--- Problem to solve ---
Give back each entry unchanged, minus pictures.

--- Supplied data ---
┌──
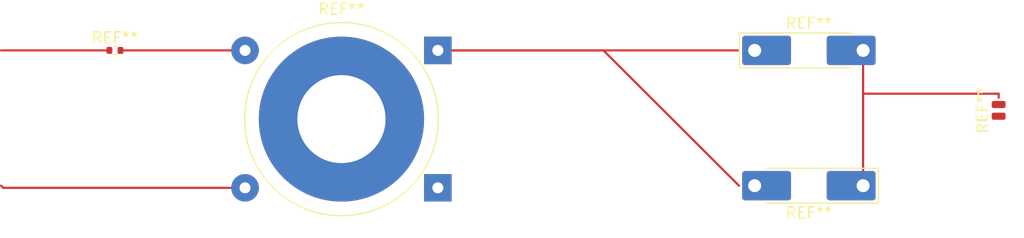
<source format=kicad_pcb>
(kicad_pcb
	(version 20240108)
	(generator "pcbnew")
	(generator_version "8.0")
	(general
		(thickness 1.6)
		(legacy_teardrops no)
	)
	(paper "A4")
	(layers
		(0 "F.Cu" signal)
		(31 "B.Cu" signal)
		(32 "B.Adhes" user "B.Adhesive")
		(33 "F.Adhes" user "F.Adhesive")
		(34 "B.Paste" user)
		(35 "F.Paste" user)
		(36 "B.SilkS" user "B.Silkscreen")
		(37 "F.SilkS" user "F.Silkscreen")
		(38 "B.Mask" user)
		(39 "F.Mask" user)
		(40 "Dwgs.User" user "User.Drawings")
		(41 "Cmts.User" user "User.Comments")
		(42 "Eco1.User" user "User.Eco1")
		(43 "Eco2.User" user "User.Eco2")
		(44 "Edge.Cuts" user)
		(45 "Margin" user)
		(46 "B.CrtYd" user "B.Courtyard")
		(47 "F.CrtYd" user "F.Courtyard")
		(48 "B.Fab" user)
		(49 "F.Fab" user)
		(50 "User.1" user)
		(51 "User.2" user)
		(52 "User.3" user)
		(53 "User.4" user)
		(54 "User.5" user)
		(55 "User.6" user)
		(56 "User.7" user)
		(57 "User.8" user)
		(58 "User.9" user)
	)
	(setup
		(pad_to_mask_clearance 0)
		(allow_soldermask_bridges_in_footprints no)
		(pcbplotparams
			(layerselection 0x00010fc_ffffffff)
			(plot_on_all_layers_selection 0x0000000_00000000)
			(disableapertmacros no)
			(usegerberextensions no)
			(usegerberattributes yes)
			(usegerberadvancedattributes yes)
			(creategerberjobfile yes)
			(dashed_line_dash_ratio 12.000000)
			(dashed_line_gap_ratio 3.000000)
			(svgprecision 4)
			(plotframeref no)
			(viasonmask no)
			(mode 1)
			(useauxorigin no)
			(hpglpennumber 1)
			(hpglpenspeed 20)
			(hpglpendiameter 15.000000)
			(pdf_front_fp_property_popups yes)
			(pdf_back_fp_property_popups yes)
			(dxfpolygonmode yes)
			(dxfimperialunits yes)
			(dxfusepcbnewfont yes)
			(psnegative no)
			(psa4output no)
			(plotreference yes)
			(plotvalue yes)
			(plotfptext yes)
			(plotinvisibletext no)
			(sketchpadsonfab no)
			(subtractmaskfromsilk no)
			(outputformat 1)
			(mirror no)
			(drillshape 1)
			(scaleselection 1)
			(outputdirectory "")
		)
	)
	(net 0 "")
	(footprint "Transformer_THT:Transformer_Toroid_Horizontal_D18.0mm" (layer "F.Cu") (at 48 68))
	(footprint "Diode_SMD:D_MELF-RM10_Universal_Handsoldering" (layer "F.Cu") (at 100 80.5 180))
	(footprint "Capacitor_SMD:C_0504_1310Metric" (layer "F.Cu") (at 117.5 73.54 90))
	(footprint "Resistor_SMD:R_0402_1005Metric" (layer "F.Cu") (at 36 68))
	(footprint "Diode_SMD:D_MELF-RM10_Universal_Handsoldering" (layer "F.Cu") (at 100 68))
	(segment
		(start 105 68)
		(end 105 72)
		(width 0.2)
		(layer "F.Cu")
		(net 0)
		(uuid "1c51d313-5d77-41e4-95a6-4dcfe099e8b7")
	)
	(segment
		(start 117.5 72)
		(end 117.5 72.37)
		(width 0.2)
		(layer "F.Cu")
		(net 0)
		(uuid "1c7b1e40-8d29-4b39-bca2-17b7271cb2c7")
	)
	(segment
		(start 35.49 68)
		(end 25.5 68)
		(width 0.2)
		(layer "F.Cu")
		(net 0)
		(uuid "251d6fa3-9033-428c-9572-584131b9932c")
	)
	(segment
		(start 81.05 68)
		(end 93.55 80.5)
		(width 0.2)
		(layer "F.Cu")
		(net 0)
		(uuid "63615050-fe02-4280-9793-ba2020c35592")
	)
	(segment
		(start 65.78 68)
		(end 81.05 68)
		(width 0.2)
		(layer "F.Cu")
		(net 0)
		(uuid "768b415d-1d61-4d96-97fb-508c0a3f052f")
	)
	(segment
		(start 65.78 68)
		(end 93.55 68)
		(width 0.2)
		(layer "F.Cu")
		(net 0)
		(uuid "816651be-4148-42e4-83f5-5557e66ee0fa")
	)
	(segment
		(start 25.7 80.7)
		(end 25.5 80.5)
		(width 0.2)
		(layer "F.Cu")
		(net 0)
		(uuid "8b2eb509-c8c8-4db6-972a-f0b9f5c7242d")
	)
	(segment
		(start 48 80.7)
		(end 25.7 80.7)
		(width 0.2)
		(layer "F.Cu")
		(net 0)
		(uuid "c30b8ba6-593a-4404-b19a-1ce9cf6ba5c6")
	)
	(segment
		(start 36.51 68)
		(end 48 68)
		(width 0.2)
		(layer "F.Cu")
		(net 0)
		(uuid "e6955637-84c7-4c00-996d-f554034f2657")
	)
	(segment
		(start 105 72)
		(end 117.5 72)
		(width 0.2)
		(layer "F.Cu")
		(net 0)
		(uuid "e75af6fa-c882-44da-b0b3-98a2368c722f")
	)
	(segment
		(start 105 72)
		(end 105 80.5)
		(width 0.2)
		(layer "F.Cu")
		(net 0)
		(uuid "f7264e65-ee70-49e0-bc0b-03fe165c7dfa")
	)
	(segment
		(start 105.157816 80.5)
		(end 105 80.5)
		(width 0.2)
		(layer "F.Cu")
		(net 0)
		(uuid "fb2d8ccf-25bc-4ec4-9721-c08482c6551b")
	)
)

</source>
└──
--- Answer below ---
<source format=kicad_pcb>
(kicad_pcb
	(version 20240108)
	(generator "pcbnew")
	(generator_version "8.0")
	(general
		(thickness 1.6)
		(legacy_teardrops no)
	)
	(paper "A4")
	(layers
		(0 "F.Cu" signal)
		(31 "B.Cu" signal)
		(32 "B.Adhes" user "B.Adhesive")
		(33 "F.Adhes" user "F.Adhesive")
		(34 "B.Paste" user)
		(35 "F.Paste" user)
		(36 "B.SilkS" user "B.Silkscreen")
		(37 "F.SilkS" user "F.Silkscreen")
		(38 "B.Mask" user)
		(39 "F.Mask" user)
		(40 "Dwgs.User" user "User.Drawings")
		(41 "Cmts.User" user "User.Comments")
		(42 "Eco1.User" user "User.Eco1")
		(43 "Eco2.User" user "User.Eco2")
		(44 "Edge.Cuts" user)
		(45 "Margin" user)
		(46 "B.CrtYd" user "B.Courtyard")
		(47 "F.CrtYd" user "F.Courtyard")
		(48 "B.Fab" user)
		(49 "F.Fab" user)
		(50 "User.1" user)
		(51 "User.2" user)
		(52 "User.3" user)
		(53 "User.4" user)
		(54 "User.5" user)
		(55 "User.6" user)
		(56 "User.7" user)
		(57 "User.8" user)
		(58 "User.9" user)
	)
	(setup
		(pad_to_mask_clearance 0)
		(allow_soldermask_bridges_in_footprints no)
		(pcbplotparams
			(layerselection 0x00010fc_ffffffff)
			(plot_on_all_layers_selection 0x0000000_00000000)
			(disableapertmacros no)
			(usegerberextensions no)
			(usegerberattributes yes)
			(usegerberadvancedattributes yes)
			(creategerberjobfile yes)
			(dashed_line_dash_ratio 12.000000)
			(dashed_line_gap_ratio 3.000000)
			(svgprecision 4)
			(plotframeref no)
			(viasonmask no)
			(mode 1)
			(useauxorigin no)
			(hpglpennumber 1)
			(hpglpenspeed 20)
			(hpglpendiameter 15.000000)
			(pdf_front_fp_property_popups yes)
			(pdf_back_fp_property_popups yes)
			(dxfpolygonmode yes)
			(dxfimperialunits yes)
			(dxfusepcbnewfont yes)
			(psnegative no)
			(psa4output no)
			(plotreference yes)
			(plotvalue yes)
			(plotfptext yes)
			(plotinvisibletext no)
			(sketchpadsonfab no)
			(subtractmaskfromsilk no)
			(outputformat 1)
			(mirror no)
			(drillshape 1)
			(scaleselection 1)
			(outputdirectory "")
		)
	)
	(net 0 "")
	(footprint "Transformer_THT:Transformer_Toroid_Horizontal_D18.0mm" (layer "F.Cu") (at 48 68))
	(footprint "Diode_SMD:D_MELF-RM10_Universal_Handsoldering" (layer "F.Cu") (at 100 80.5 180))
	(footprint "Capacitor_SMD:C_0504_1310Metric" (layer "F.Cu") (at 117.5 73.54 90))
	(footprint "Resistor_SMD:R_0402_1005Metric" (layer "F.Cu") (at 36 68))
	(footprint "Diode_SMD:D_MELF-RM10_Universal_Handsoldering" (layer "F.Cu") (at 100 68))
	(segment
		(start 105 68)
		(end 105 72)
		(width 0.2)
		(layer "F.Cu")
		(net 0)
		(uuid "1c51d313-5d77-41e4-95a6-4dcfe099e8b7")
	)
	(segment
		(start 117.5 72)
		(end 117.5 72.37)
		(width 0.2)
		(layer "F.Cu")
		(net 0)
		(uuid "1c7b1e40-8d29-4b39-bca2-17b7271cb2c7")
	)
	(segment
		(start 35.49 68)
		(end 25.5 68)
		(width 0.2)
		(layer "F.Cu")
		(net 0)
		(uuid "251d6fa3-9033-428c-9572-584131b9932c")
	)
	(segment
		(start 81.05 68)
		(end 93.55 80.5)
		(width 0.2)
		(layer "F.Cu")
		(net 0)
		(uuid "63615050-fe02-4280-9793-ba2020c35592")
	)
	(segment
		(start 65.78 68)
		(end 81.05 68)
		(width 0.2)
		(layer "F.Cu")
		(net 0)
		(uuid "768b415d-1d61-4d96-97fb-508c0a3f052f")
	)
	(segment
		(start 65.78 68)
		(end 93.55 68)
		(width 0.2)
		(layer "F.Cu")
		(net 0)
		(uuid "816651be-4148-42e4-83f5-5557e66ee0fa")
	)
	(segment
		(start 25.7 80.7)
		(end 25.5 80.5)
		(width 0.2)
		(layer "F.Cu")
		(net 0)
		(uuid "8b2eb509-c8c8-4db6-972a-f0b9f5c7242d")
	)
	(segment
		(start 48 80.7)
		(end 25.7 80.7)
		(width 0.2)
		(layer "F.Cu")
		(net 0)
		(uuid "c30b8ba6-593a-4404-b19a-1ce9cf6ba5c6")
	)
	(segment
		(start 36.51 68)
		(end 48 68)
		(width 0.2)
		(layer "F.Cu")
		(net 0)
		(uuid "e6955637-84c7-4c00-996d-f554034f2657")
	)
	(segment
		(start 105 72)
		(end 117.5 72)
		(width 0.2)
		(layer "F.Cu")
		(net 0)
		(uuid "e75af6fa-c882-44da-b0b3-98a2368c722f")
	)
	(segment
		(start 105 72)
		(end 105 80.5)
		(width 0.2)
		(layer "F.Cu")
		(net 0)
		(uuid "f7264e65-ee70-49e0-bc0b-03fe165c7dfa")
	)
	(segment
		(start 105.157816 80.5)
		(end 105 80.5)
		(width 0.2)
		(layer "F.Cu")
		(net 0)
		(uuid "fb2d8ccf-25bc-4ec4-9721-c08482c6551b")
	)
)

</source>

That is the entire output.